### [What you will do]
1 - In the committee transcript below, rewrite the paragraph beginning "Lady Justice Thirlwall: My perspective is slightly different" more briefly, keeping its main facts.
2 - From the committee transcript below, reproduce word for word the passage starting with "Q91            Chair: I" and going on through "better dealt with?".

### [Provided text]
────────────────

Q91            Chair: I promise you that confusion is not unique to that area. Once, this Committee was asked how we set about appointing justices, on the assumption that that was what the Justice Committee did. It does happen. Whats in a name?

Generally, because of that greater integration and, I hope, greater connection, do you find that there is an issue of remoteness any more, Dame Kate? That was raised with us in a previous inquiry. Or do you think people are better embedded in the system, and issues of morale are better dealt with?

Lady Justice Thirlwall: My perspective is slightly different. At the moment, I come across magistrates and district judge magistrates most in relation to my work on reform. All I see is co-operation between them, actually. In the end, we are all searching after the same goal, which is access to justice and the administration of justice, and doing it better, where we can, than we do it now. From the people I meet, I do not have any sense that there is an issue of remoteness any more or that magistrates feel in some way disconnected from district judge magistrates. I would have said that it was the contrary. There is much more communication between them now.

Q92            Chair: Do you get a sense that there is now a better understanding than we found in our previous report of how cases are allocated between the DJs and the lay magistrates?

────────────────

### [Data provided]

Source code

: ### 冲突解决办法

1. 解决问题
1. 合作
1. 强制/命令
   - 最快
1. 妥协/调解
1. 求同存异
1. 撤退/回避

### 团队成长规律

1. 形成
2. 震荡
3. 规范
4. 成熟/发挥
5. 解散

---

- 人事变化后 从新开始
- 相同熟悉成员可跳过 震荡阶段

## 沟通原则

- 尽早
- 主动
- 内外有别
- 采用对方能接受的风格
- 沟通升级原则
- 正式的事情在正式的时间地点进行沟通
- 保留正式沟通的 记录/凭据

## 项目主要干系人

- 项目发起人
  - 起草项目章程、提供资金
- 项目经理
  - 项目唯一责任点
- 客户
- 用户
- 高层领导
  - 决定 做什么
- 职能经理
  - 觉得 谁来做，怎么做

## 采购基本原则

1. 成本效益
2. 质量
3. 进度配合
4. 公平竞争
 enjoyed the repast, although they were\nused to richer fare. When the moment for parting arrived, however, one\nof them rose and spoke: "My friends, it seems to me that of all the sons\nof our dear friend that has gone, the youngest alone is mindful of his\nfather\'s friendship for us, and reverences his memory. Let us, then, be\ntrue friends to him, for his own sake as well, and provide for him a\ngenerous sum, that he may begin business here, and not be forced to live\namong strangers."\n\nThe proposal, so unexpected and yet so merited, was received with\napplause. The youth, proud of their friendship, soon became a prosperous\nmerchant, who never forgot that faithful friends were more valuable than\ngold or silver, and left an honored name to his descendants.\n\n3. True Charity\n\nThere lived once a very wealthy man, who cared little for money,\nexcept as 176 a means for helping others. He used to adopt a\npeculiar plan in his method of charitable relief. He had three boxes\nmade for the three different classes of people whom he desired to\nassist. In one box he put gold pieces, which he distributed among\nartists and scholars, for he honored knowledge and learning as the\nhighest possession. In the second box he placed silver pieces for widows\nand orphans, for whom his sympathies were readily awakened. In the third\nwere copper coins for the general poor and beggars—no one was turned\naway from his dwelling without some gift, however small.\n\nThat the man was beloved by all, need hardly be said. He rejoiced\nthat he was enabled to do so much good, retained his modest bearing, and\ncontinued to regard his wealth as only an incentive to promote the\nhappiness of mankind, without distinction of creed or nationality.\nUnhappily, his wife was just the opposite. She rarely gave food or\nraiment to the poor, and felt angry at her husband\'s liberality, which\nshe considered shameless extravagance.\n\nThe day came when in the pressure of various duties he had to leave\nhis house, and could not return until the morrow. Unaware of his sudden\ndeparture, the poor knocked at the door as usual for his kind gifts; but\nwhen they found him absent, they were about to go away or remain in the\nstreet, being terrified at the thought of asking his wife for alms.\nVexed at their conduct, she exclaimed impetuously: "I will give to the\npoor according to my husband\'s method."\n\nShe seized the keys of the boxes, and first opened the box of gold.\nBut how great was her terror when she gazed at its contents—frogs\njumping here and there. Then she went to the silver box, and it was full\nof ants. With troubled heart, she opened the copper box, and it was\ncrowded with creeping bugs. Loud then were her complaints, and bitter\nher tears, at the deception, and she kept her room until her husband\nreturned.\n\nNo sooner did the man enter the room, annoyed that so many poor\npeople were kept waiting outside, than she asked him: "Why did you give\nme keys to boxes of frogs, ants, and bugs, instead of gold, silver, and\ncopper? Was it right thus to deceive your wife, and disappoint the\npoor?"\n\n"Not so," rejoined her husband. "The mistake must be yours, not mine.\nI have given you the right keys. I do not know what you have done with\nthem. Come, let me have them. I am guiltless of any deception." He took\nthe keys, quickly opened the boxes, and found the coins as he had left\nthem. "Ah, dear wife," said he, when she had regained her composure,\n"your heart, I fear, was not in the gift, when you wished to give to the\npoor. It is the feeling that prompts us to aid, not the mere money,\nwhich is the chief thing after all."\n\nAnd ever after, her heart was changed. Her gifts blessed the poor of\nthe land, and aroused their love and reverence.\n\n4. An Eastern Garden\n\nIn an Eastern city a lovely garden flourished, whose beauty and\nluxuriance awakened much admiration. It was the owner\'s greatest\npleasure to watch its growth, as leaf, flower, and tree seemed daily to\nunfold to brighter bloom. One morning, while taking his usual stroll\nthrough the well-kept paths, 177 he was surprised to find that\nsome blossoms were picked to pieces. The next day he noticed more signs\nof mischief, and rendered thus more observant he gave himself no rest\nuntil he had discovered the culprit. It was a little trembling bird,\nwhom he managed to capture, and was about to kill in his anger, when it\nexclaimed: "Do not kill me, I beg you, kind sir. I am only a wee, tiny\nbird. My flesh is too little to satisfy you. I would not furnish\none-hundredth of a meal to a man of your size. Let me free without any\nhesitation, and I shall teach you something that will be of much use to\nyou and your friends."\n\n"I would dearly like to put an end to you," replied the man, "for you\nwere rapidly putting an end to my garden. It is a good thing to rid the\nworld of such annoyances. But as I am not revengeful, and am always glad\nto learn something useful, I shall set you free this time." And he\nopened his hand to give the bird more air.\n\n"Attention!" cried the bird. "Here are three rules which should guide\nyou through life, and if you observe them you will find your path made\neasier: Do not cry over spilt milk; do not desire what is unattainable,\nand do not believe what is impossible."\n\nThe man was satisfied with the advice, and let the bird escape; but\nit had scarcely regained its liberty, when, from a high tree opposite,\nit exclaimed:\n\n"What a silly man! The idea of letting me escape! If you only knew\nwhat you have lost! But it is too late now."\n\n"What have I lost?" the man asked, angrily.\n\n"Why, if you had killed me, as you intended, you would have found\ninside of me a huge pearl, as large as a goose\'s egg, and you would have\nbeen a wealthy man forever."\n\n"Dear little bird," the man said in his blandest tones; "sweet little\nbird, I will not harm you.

────────────────

### [Responses by item number]
1 - Lady Justice Thirlwall's view differs slightly. She now deals with magistrates and district judge magistrates mostly through her reform work. There she sees only co-operation between them, since both pursue the same goal of improving access to justice and its administration. She senses no remaining remoteness or disconnection between them. If anything, the opposite is true, with much more communication between them now.

2 -
Q91            Chair: I promise you that confusion is not unique to that area. Once, this Committee was asked how we set about appointing justices, on the assumption that that was what the Justice Committee did. It does happen. Whats in a name?

Generally, because of that greater integration and, I hope, greater connection, do you find that there is an issue of remoteness any more, Dame Kate? That was raised with us in a previous inquiry. Or do you think people are better embedded in the system, and issues of morale are better dealt with?